** Usando as informações **
(A) No texto sobre as guardas municipais, quais exemplos de bens de uso comum do povo o Código Civil cita?
(B) Continue o texto sobre as guardas municipais, começando logo após a última frase.

** Texto de origem **

Visto isso, importante verificar o que vem a ser a proteção dos bens, serviço e instalações municipais para então entender a competência constitucional das guardas municipais.

Sobre os bens a serem protegidos pelos entes municipais, tem-se, da inteligência do dispositivo legal, que se trata dos bens públicos.

A partir daí, busca-se no Código Civil brasileiro, Lei nº 10.406/02, o entendimento do que são bens públicos:

Art. 98. São públicos os bens do domínio nacional pertencentes às pessoas jurídicas de direito público interno; todos os outros são particulares, seja qual for a pessoa a que pertencerem.

Art. 99. São bens públicos:

I - os de uso comum do povo, tais como rios, mares, estradas, ruas e praças;

II - os de uso especial, tais como edifícios ou terrenos destinados a serviço ou estabelecimento da administração federal, estadual, territorial ou municipal, inclusive os de suas autarquias;

III - os dominicais, que constituem o patrimônio das pessoas jurídicas de direito público, como objeto de direito pessoal, ou real, de cada uma dessas entidades.

Parágrafo único. Não dispondo a lei em contrário, consideram-se dominicais os bens pertencentes às pessoas jurídicas de direito público a que se tenha dado estrutura de direito privado.

Assim, a proteção dos bens e instalações consiste em oferecer proteção a esse patrimônio municipal.

Neste sentido, estando as guardas municipais legitimadas a atuar com o fito de dirimir danos aos bens e instalações públicas municipais, cita-se como exemplo de atuação dos entes municipais a coibição da depredação dos prédios públicos municipais realizada por vândalos.

Da mesma forma que os bens municipais, quando o constituinte de 1988 tratou dos serviços municipais no parágrafo 8º do artigo 144, referiu-se aos serviços públicos municipais.

Pietro (2007, p. 63), definiu serviço público como sendo: “[...] toda atividade material que a lei atribui ao Estado para que a exerça diretamente ou por meio de seus delegados, com o objetivo de satisfazer concretamente às necessidades coletivas, sob regime jurídico total ou parcialmente público”.

Assim, as guardas municipais têm como uma das competências constitucional a proteção dos serviços públicos (art. 4º, Lei nº 13.022, de 8 de Agosto de 2014) (BRASIL, 2014).

Isso não significa que tais entes municipais executarão os serviços públicos municipais, mas sim que assegurarão as condições necessárias para que o Município possa ofertá-los aos munícipes através dos servidores encarregados de prestá-los, garantindo a segurança dos locais contra atividades tendentes a impedi-los.

[Itens de uma fonte de dados]
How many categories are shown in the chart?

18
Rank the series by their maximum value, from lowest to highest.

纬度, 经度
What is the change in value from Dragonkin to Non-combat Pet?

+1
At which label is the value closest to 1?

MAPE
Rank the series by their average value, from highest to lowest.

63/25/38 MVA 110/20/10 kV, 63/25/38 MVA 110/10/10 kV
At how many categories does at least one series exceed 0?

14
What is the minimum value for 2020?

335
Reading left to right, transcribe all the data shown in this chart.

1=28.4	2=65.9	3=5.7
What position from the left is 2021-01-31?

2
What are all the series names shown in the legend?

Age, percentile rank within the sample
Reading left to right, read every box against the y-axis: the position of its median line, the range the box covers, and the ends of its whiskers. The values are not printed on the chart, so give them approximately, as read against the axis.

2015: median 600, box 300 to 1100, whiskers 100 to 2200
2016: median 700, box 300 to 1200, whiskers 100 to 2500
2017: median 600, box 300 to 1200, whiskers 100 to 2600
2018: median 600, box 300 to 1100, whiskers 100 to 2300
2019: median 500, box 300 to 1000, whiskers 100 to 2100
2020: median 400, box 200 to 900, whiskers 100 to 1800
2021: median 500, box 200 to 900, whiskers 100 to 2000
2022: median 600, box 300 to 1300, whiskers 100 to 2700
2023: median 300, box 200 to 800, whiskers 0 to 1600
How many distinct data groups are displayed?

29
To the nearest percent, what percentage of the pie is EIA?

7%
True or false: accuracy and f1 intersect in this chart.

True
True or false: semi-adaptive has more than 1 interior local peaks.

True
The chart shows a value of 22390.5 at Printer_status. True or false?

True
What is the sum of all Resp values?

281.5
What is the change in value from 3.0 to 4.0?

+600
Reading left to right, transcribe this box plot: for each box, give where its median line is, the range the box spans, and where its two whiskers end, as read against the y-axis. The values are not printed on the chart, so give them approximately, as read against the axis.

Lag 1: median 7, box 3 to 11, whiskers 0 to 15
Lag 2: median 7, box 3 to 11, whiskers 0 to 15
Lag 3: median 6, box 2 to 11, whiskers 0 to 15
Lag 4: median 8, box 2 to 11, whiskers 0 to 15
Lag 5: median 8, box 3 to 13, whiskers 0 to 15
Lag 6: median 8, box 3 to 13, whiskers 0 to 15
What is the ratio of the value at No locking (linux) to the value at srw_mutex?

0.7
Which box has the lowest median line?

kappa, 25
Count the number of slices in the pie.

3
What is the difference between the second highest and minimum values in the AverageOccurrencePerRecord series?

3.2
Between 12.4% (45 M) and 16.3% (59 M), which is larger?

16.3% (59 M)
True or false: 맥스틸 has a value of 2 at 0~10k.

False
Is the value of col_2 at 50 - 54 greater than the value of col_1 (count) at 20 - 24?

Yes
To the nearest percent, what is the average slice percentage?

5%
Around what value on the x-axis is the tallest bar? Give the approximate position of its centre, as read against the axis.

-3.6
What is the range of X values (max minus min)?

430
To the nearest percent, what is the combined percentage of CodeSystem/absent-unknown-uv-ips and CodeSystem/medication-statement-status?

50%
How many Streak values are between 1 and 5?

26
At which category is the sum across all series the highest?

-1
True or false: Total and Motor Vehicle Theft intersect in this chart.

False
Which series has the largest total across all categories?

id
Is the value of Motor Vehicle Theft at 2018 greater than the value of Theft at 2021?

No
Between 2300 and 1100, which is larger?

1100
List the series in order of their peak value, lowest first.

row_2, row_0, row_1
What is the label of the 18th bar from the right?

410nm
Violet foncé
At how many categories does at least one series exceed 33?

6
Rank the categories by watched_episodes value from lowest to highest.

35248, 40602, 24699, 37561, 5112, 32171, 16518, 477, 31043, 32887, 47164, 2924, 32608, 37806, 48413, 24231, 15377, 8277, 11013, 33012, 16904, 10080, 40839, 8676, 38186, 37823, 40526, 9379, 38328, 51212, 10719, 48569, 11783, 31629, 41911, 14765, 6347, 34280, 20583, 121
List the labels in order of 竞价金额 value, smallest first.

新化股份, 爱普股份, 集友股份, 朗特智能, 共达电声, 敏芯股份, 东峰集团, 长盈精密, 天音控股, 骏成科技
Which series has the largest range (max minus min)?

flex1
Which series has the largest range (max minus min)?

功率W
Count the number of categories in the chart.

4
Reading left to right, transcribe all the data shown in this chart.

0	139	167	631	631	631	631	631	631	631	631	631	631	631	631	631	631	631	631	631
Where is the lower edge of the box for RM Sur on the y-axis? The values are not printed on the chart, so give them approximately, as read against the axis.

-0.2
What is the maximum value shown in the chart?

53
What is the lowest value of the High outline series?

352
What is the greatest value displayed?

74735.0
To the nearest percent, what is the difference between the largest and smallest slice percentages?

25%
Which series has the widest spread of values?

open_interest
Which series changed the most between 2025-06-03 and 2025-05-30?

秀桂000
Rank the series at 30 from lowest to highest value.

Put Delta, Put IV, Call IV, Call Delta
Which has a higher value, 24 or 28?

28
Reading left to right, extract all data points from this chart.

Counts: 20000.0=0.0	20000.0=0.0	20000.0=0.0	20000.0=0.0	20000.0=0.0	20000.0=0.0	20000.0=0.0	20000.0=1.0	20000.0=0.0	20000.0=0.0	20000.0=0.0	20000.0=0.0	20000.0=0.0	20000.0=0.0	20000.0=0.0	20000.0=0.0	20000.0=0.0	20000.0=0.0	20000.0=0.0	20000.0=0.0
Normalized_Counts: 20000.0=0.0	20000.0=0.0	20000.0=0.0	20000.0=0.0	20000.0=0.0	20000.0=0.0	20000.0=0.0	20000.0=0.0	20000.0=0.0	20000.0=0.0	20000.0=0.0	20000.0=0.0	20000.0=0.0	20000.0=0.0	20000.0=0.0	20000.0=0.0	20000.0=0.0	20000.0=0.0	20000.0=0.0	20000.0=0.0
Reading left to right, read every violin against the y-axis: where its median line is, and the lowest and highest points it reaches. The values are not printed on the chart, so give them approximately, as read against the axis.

** Respostas por tarefa **
(A) Rios, mares, estradas, ruas e praças.

(B)
Da mesma forma, cabe às guardas municipais, ainda no que tange a competência de proteção dos serviços, oferecer assistência aos servidores municipais responsáveis por prestá-los contra eventuais ações que visem a impedir a prestação do serviço ou atuação do servidor.

Entende-se, então, que as guardas municipais estão legitimadas a atuar de forma a que os municípios prestem seus serviços.

Importante registrar que os municípios não só têm o dever, mas também o direito de prestar serviços aos munícipes e cabe às guardas municipais tomar as medidas cabíveis a fim de preservar esse direito (LAZZARINI, 1999) Ademais, ainda sem extrapolar os preceitos constitucionais e legais, poderão os agentes das guardas municipais, assim como qualquer do povo, prenderem aquele que se encontre em flagrante delito, consoante disposto no artigo 301 do Código de Processo Penal, Decreto-Lei nº 3.689/41:

“Art. 301. Qualquer do povo poderá e as autoridades policiais e seus agentes deverão prender quem quer que seja encontrado em flagrante delito” (BRASIL, 1941)

Sobre tal situação, Teza (2011, p. 26) afirma: O Guarda Municipal é o vigilante municipal que vigia e protege uma edificação ou um prédio municipal, limitado à área de circunscrição da municipalidade, agindo como “qualquer do povo” quando deparado com um flagrante de crime ou contravenção penal, diante do que prescreve o Código de Processo Penal.

Considerando todo o exposto, verifica-se que a competência das guardas municipais foi especificada na CRFB/88, no parágrafo 8º, do artigo 144, não havendo margens para entendimentos distintos daquilo que foi delimitado na Carta Magna.

Tratemos agora das guardas municipais e o trânsito.

Teza (2011, p. 27) entende que “as Guardas Municipais de Trânsito, ou agentes (fiscais) de trânsito, em nada tem a ver com as atribuições prescritas na Constituição Federal de 1988”.

Teza (2001) entende que a fiscalização do trânsito atribuída ao Município foi inserida pela Lei 9.503/97 (Código de Trânsito Brasileiro), mas não exige necessariamente a criação de Guardas Municipais ou agentes de trânsito, pois, o Código de Trânsito Brasileiro -CTB deu ao Município o poder de fiscalização, caso o Município desejar, pois não é obrigatório, e ainda somente sobre as infrações de parada e circulação de veículos, estacionamento, bem como a operação do trânsito, mas no sentido somente de fiscalizar.

Nesse sentido, retira-se o texto do artigo 23, caput e inciso III do Código de Trânsito Brasileiro:

Art. 23. Compete às Polícias Militares dos Estados e do Distrito Federal: III - executar a fiscalização de trânsito, quando e conforme convênio firmado, como agente do órgão ou entidade executivos de trânsito ou executivos rodoviários, concomitantemente com os demais agentes credenciados (BRASIL, 1997)

Ademais, Rizzardo (2013, p. 127) ensina que “as polícias militares desempenham funções ligadas ao trânsito, e continuarão a desempenhar até se organizarem e implantarem novos organismos ou mecanismos de controle”.

Adiante, Rizzardo ensina (2013, p. 129), que: Pode-se afirmar que, na prática, a Polícia Militar é quem realmente fiscaliza e exige o cumprimento das leis e normas de trânsito, já que raramente há outros órgãos apropriados para o desempenho de tal atividade.

Todavia, com o vigente sistema, não mais fica restrito às polícias militares a matéria acima, tanto que o art. 25 aponta para a delegação das atividades e a celebração de convênios.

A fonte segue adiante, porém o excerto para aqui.